Una vez, enojada con la gente que la rodeaba imaginé una novela titulada
“La gallina de los huevos de oro”, en la que la gallina era mi abuela. Otras
veces era una versión de La fuerza del cariño, y se necesitaban por lo
menos diez películas para presentar a todos los personajes, entre hijos,
nietos, hermanos, padrinos, compadres y comadres. Sería más la Comedia
humana de Balzac que La fuerza del cariño. No había problemas de
fertilidad ni en los abuelos, ni en los hijos, ni en los nietos. Tampoco en los
compadres y comadres. Mi abuela tendría incluso un origen casi mítico: hija de
un matrimonio ilegítimo, nunca supo quienes eran sus padres, aunque sospechaba
que vivía con ellos en la misma casa, en la que ella trabajaba desde niña
haciendo tareas de campo como ordeñar vacas y degollar pollos. Tenía el
apellido de su “madrina”, la mujer que la había cuidado desde pequeña. El
apellido de su padre era Cisneros: nunca faltó el que la asociara con el virrey.
A ella le gustaba creerlo, sin saber por qué. A los 18 años obtuvo otro
apellido, el de su marido italiano, que hablaba torpemente el español. El tano
le mostró que en su casa no faltaba nada, excepto ella (frase robada). Y ella
aceptó. Y la llenó de hijos.
Esa
sería la sinopsis del primer capítulo.
En
las casas donde vivimos con mi abuela siempre había plantas, jardín y patio.

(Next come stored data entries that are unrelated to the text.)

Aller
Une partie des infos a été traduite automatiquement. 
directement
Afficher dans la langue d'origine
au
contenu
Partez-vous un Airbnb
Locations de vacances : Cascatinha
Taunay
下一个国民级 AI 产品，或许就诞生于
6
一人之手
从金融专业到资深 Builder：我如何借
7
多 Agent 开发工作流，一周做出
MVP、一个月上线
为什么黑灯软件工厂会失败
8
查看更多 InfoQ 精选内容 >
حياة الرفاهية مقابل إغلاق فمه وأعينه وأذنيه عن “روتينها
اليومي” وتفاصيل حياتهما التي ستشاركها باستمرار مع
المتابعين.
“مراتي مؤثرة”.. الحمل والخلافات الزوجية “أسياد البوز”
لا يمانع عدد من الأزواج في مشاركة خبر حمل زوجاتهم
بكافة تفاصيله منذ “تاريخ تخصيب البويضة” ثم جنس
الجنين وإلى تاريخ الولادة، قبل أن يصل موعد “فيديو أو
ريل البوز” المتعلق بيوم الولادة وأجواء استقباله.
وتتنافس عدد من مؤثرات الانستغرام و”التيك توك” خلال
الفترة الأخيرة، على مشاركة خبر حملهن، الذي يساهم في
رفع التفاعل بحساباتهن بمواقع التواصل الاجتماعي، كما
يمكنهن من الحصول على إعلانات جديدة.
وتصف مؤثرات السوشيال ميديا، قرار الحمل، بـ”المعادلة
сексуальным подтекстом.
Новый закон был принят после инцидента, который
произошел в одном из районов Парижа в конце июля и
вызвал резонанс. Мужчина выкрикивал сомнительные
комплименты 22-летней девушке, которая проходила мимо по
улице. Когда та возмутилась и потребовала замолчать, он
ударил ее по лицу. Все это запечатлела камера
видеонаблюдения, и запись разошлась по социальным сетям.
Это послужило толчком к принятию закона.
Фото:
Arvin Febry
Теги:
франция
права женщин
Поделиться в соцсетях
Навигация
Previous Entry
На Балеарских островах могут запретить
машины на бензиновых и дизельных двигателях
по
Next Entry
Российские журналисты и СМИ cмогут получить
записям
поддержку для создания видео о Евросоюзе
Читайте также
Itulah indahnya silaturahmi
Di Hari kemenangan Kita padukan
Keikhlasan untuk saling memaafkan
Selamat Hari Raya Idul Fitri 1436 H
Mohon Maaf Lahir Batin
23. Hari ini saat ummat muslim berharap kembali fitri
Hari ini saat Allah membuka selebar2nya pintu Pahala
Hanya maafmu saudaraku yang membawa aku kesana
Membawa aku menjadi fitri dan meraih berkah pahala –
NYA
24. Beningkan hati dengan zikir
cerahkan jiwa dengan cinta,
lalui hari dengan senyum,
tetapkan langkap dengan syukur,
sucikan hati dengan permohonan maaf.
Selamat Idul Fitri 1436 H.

Tal vez trataba de llevar el campo a la ciudad. Rosales, limoneros, árboles de
ciruela, mandarina, higos, jazmines, laureles, hortensias, papas, tomates,
pimientos. El árbol de ciruela era saqueado a menudo por vecinos y paseantes no
identificados. El árbol se caía de tantas ciruelas que daba, comíamos tantas
ciruelas que nos dolía la panza. Algunos le pedían a mi abuela las ciruelas,
que se asomaban tras un alto tapial, y ella les daba con gusto. Otros la
entretenían con preguntas y chismes mientras alguno se metía a robar. Es que a
ella siempre le gustó charlar. En otra casa teníamos un limonero que nunca
había sido podado y se metía en la casa de al lado, que estaba vacía. Los
vecinos y paseantes no identificados se metían en la casa abandonada y se
llevaban sus bolsas de limones. Nunca nos pusimos a venderlos, aunque a esa
edad nos hubiera venido bien algo de plata para salir el fin de semana. Pero
jamás tuve inteligencia para hacer plata.
El
limonero daba limones del tamaño de pomelos. Los de la vecina de al lado (del
otro lado) eran chiquitos, pero nunca nadie hubiera dicho que los limones de
esa casa eran chiquitos, como nadie hubiera dicho que en mi casa los limones
eran grandes como pomelos.
Mi
abuela, que quería sacarnos buenas amas de casa y esposas diligentes, madres
abnegadas y mujeres de rodete, me dijo, cerca de sus últimos años de vida “no
te casés, nena ¿para qué vas a renegar con un marido, con hijos? Disfrutá de la
vida, estudiá, así como vos querés". Yo le decía que nunca iba casarme y que faltaba mucho para que le diera nietos. En el momento sentí una
alegría enorme, como si hubiera triunfado. Por fin me había dado la razón. Y al
rato una tristeza igual de enorme. Mi abuela había renegado de su vida, parecía
que se había rendido. No tenía sentido hacer escarpines para los hijos,
pastelitos a los nietos y fideos amasados al marido. Ni esperarlos con la
comida calentita y la mesa puesta. O plancharle la camisa y coser los botones
flojos. Todo lo que ella hacía y había hecho había dejado de tener la menor
importancia frente a la supuesta libertad de no casarse.
Me
hubiera gustado decirle a mi abuela que las mujeres no tienen por qué renunciar
al hogar para ser "libres", que no es lo mismo hacer las cosas por
gusto que por abnegación o sumisión. Que no hay nada de malo en casarse, tener
hijos y tejerles escarpines. La libertad está en la elección, en el hecho de
elegir. También un varón puede elegir quedarse en la casa con los hijxs si es lo que quiere. "Las
cosas son así", "no queda otra" y frases de ese estilo son
detestables. No creo que esta sea una opinión conservadora, sino al contrario.
Ya me dirán qué opinan...
Tal
vez esa frase de mi abuela tuvo sentido para ella en esos segundos en que los que lo dijo. Tal vez sólo lo dijo para complacerme, aunque sonaron ciertas. Me
hubiera gustado tener esas palabras que no le dije -pero no las sabía.